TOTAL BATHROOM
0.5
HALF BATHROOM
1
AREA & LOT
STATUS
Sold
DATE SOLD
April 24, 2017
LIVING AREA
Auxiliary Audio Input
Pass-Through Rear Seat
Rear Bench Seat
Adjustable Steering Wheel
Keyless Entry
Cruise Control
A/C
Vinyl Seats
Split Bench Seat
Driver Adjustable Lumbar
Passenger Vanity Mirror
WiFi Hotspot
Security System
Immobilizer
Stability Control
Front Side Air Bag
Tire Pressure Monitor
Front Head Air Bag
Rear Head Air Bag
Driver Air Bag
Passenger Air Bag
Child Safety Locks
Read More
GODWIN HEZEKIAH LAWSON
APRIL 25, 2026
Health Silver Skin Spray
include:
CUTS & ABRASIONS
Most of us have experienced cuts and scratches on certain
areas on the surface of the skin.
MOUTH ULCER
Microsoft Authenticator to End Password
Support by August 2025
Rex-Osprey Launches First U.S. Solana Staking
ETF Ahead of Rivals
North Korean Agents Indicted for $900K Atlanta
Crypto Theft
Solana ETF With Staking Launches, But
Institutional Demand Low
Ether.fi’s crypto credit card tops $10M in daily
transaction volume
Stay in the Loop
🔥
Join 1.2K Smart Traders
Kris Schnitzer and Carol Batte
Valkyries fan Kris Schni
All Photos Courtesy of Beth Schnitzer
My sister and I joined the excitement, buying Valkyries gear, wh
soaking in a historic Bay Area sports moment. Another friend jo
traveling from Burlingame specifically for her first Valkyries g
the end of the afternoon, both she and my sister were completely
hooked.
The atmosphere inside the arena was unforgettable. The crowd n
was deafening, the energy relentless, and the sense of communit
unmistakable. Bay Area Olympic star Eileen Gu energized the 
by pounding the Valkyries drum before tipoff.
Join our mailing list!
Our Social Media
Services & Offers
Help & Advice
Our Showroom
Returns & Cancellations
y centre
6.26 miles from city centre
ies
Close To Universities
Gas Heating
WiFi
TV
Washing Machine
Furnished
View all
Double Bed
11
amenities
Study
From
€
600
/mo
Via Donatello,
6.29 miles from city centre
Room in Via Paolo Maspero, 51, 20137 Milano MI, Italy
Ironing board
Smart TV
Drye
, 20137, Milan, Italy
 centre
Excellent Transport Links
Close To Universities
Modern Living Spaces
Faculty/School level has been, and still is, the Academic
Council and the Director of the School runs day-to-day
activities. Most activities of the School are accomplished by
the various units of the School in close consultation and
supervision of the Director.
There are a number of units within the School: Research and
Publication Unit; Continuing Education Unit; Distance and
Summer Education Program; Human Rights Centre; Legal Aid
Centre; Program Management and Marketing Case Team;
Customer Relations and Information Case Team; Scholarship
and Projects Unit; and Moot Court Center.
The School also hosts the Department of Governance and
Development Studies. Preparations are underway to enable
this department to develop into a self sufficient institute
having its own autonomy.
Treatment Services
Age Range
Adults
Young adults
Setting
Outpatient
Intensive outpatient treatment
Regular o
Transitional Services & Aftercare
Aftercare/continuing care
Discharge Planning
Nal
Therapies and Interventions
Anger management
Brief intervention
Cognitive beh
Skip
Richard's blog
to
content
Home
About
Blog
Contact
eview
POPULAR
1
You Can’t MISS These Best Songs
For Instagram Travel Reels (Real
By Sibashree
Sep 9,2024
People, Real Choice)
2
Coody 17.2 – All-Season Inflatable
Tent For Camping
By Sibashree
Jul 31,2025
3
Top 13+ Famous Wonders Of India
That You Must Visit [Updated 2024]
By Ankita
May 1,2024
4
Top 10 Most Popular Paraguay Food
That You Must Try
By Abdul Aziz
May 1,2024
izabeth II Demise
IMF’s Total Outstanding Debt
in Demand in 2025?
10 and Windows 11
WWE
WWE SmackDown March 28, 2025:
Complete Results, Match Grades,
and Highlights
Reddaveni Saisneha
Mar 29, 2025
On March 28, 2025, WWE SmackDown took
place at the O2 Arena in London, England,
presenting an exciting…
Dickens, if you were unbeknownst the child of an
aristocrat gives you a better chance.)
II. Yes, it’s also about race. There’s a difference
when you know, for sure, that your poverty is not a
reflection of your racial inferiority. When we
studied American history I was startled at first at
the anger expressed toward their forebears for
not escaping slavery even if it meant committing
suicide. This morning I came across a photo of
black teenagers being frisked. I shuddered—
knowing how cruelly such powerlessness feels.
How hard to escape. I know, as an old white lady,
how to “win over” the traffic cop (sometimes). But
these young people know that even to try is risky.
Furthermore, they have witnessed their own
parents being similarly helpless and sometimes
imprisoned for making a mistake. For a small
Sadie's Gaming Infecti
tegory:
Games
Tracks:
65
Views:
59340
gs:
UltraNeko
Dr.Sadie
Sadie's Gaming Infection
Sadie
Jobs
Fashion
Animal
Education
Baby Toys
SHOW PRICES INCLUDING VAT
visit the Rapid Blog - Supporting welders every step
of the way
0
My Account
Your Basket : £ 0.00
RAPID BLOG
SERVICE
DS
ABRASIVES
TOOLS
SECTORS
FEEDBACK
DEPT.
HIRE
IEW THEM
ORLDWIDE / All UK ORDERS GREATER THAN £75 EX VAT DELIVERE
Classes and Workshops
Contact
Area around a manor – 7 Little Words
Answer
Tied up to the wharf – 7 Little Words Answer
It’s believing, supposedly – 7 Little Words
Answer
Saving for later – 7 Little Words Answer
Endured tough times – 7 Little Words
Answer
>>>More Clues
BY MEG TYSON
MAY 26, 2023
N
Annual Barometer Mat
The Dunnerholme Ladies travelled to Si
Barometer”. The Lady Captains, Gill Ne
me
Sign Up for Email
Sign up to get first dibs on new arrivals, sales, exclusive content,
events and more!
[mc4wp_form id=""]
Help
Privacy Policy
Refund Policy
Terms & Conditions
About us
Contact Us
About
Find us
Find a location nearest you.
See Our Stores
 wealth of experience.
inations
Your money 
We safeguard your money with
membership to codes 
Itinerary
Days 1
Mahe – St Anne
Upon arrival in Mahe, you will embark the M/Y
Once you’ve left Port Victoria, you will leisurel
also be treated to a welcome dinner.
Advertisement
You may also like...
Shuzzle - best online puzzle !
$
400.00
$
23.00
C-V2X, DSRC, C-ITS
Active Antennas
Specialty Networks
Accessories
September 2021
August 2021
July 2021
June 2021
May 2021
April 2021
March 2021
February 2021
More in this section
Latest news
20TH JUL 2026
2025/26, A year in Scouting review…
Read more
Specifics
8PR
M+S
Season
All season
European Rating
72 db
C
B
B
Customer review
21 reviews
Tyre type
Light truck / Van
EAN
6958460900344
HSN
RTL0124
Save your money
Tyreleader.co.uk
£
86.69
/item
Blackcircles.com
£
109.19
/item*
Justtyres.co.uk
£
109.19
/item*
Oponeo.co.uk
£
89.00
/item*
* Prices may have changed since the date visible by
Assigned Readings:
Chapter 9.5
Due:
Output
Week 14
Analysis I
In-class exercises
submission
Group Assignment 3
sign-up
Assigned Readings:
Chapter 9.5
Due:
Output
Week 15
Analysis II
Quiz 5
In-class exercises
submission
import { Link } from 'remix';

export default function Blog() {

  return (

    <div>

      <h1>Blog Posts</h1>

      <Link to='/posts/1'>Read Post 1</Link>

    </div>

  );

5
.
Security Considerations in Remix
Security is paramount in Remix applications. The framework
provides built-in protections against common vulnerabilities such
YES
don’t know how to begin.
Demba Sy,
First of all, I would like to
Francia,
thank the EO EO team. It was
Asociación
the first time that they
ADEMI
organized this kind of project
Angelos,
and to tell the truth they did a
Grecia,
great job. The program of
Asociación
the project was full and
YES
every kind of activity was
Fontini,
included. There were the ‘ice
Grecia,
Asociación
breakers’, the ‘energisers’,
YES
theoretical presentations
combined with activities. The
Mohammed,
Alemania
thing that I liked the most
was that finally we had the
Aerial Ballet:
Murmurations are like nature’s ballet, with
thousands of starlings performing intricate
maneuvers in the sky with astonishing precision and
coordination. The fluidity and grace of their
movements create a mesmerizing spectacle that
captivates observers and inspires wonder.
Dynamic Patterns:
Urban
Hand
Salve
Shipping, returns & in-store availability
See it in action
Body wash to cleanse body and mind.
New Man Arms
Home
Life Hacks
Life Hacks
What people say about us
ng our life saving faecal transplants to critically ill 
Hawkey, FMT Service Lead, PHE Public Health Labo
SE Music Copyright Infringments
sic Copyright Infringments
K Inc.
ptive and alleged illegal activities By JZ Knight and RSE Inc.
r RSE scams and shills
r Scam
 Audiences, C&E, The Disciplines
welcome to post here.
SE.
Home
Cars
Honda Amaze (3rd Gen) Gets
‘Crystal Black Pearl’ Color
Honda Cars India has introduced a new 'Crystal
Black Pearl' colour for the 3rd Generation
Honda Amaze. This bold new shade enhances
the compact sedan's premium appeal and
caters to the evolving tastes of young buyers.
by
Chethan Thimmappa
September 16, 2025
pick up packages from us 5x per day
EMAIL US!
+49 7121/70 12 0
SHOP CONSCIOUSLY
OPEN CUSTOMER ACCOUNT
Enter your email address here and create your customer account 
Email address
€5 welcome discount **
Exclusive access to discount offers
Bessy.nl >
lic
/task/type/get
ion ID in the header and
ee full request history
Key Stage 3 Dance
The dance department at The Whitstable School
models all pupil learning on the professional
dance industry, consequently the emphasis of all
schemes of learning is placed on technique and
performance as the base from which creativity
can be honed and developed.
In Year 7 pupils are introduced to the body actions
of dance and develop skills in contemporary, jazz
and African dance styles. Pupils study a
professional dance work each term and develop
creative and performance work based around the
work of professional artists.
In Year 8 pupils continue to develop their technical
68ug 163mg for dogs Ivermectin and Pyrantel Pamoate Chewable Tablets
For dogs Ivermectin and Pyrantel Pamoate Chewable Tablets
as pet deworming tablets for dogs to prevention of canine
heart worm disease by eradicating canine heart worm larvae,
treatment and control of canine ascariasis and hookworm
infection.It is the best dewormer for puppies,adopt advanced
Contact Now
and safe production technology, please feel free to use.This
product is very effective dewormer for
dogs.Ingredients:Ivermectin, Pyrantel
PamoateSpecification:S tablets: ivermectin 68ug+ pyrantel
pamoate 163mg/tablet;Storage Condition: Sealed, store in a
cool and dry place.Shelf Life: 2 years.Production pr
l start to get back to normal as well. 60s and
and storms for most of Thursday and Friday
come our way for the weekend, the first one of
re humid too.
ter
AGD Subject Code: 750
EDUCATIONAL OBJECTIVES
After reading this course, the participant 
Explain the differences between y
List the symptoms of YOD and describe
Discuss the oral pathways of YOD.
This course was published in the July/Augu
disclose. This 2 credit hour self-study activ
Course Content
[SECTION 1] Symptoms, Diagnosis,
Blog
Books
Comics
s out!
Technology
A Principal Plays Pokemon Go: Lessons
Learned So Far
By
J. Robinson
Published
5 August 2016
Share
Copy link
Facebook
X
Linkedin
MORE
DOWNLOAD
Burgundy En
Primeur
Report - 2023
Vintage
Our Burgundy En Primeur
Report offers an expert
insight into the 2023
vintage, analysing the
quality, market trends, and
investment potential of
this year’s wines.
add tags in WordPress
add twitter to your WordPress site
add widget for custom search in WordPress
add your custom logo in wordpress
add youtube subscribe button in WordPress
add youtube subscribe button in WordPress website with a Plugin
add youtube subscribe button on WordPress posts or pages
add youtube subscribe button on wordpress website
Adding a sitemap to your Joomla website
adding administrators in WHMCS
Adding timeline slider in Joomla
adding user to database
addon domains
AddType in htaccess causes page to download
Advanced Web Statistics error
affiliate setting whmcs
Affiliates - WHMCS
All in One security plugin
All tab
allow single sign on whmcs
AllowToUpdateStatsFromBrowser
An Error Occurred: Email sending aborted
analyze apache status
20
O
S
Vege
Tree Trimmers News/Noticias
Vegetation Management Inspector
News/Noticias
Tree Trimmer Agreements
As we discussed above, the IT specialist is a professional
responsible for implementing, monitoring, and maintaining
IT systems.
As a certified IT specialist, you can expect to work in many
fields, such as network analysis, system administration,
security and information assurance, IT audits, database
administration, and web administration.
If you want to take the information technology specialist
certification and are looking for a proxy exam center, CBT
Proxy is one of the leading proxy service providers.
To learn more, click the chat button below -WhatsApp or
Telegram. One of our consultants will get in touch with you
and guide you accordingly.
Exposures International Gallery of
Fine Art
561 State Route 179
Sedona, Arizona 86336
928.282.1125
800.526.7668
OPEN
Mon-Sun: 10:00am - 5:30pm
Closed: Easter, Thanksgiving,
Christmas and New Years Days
━━━━━━━━━━━━━━━━
> What to work on
Reproduce the records above exactly, from the first line to the line that holds "traveling from Burlingame", inclusive, and omit everything after it.

> Answer area
TOTAL BATHROOM
0.5
HALF BATHROOM
1
AREA & LOT
STATUS
Sold
DATE SOLD
April 24, 2017
LIVING AREA
Auxiliary Audio Input
Pass-Through Rear Seat
Rear Bench Seat
Adjustable Steering Wheel
Keyless Entry
Cruise Control
A/C
Vinyl Seats
Split Bench Seat
Driver Adjustable Lumbar
Passenger Vanity Mirror
WiFi Hotspot
Security System
Immobilizer
Stability Control
Front Side Air Bag
Tire Pressure Monitor
Front Head Air Bag
Rear Head Air Bag
Driver Air Bag
Passenger Air Bag
Child Safety Locks
Read More
GODWIN HEZEKIAH LAWSON
APRIL 25, 2026
Health Silver Skin Spray
include:
CUTS & ABRASIONS
Most of us have experienced cuts and scratches on certain
areas on the surface of the skin.
MOUTH ULCER
Microsoft Authenticator to End Password
Support by August 2025
Rex-Osprey Launches First U.S. Solana Staking
ETF Ahead of Rivals
North Korean Agents Indicted for $900K Atlanta
Crypto Theft
Solana ETF With Staking Launches, But
Institutional Demand Low
Ether.fi’s crypto credit card tops $10M in daily
transaction volume
Stay in the Loop
🔥
Join 1.2K Smart Traders
Kris Schnitzer and Carol Batte
Valkyries fan Kris Schni
All Photos Courtesy of Beth Schnitzer
My sister and I joined the excitement, buying Valkyries gear, wh
soaking in a historic Bay Area sports moment. Another friend jo
traveling from Burlingame specifically for her first Valkyries g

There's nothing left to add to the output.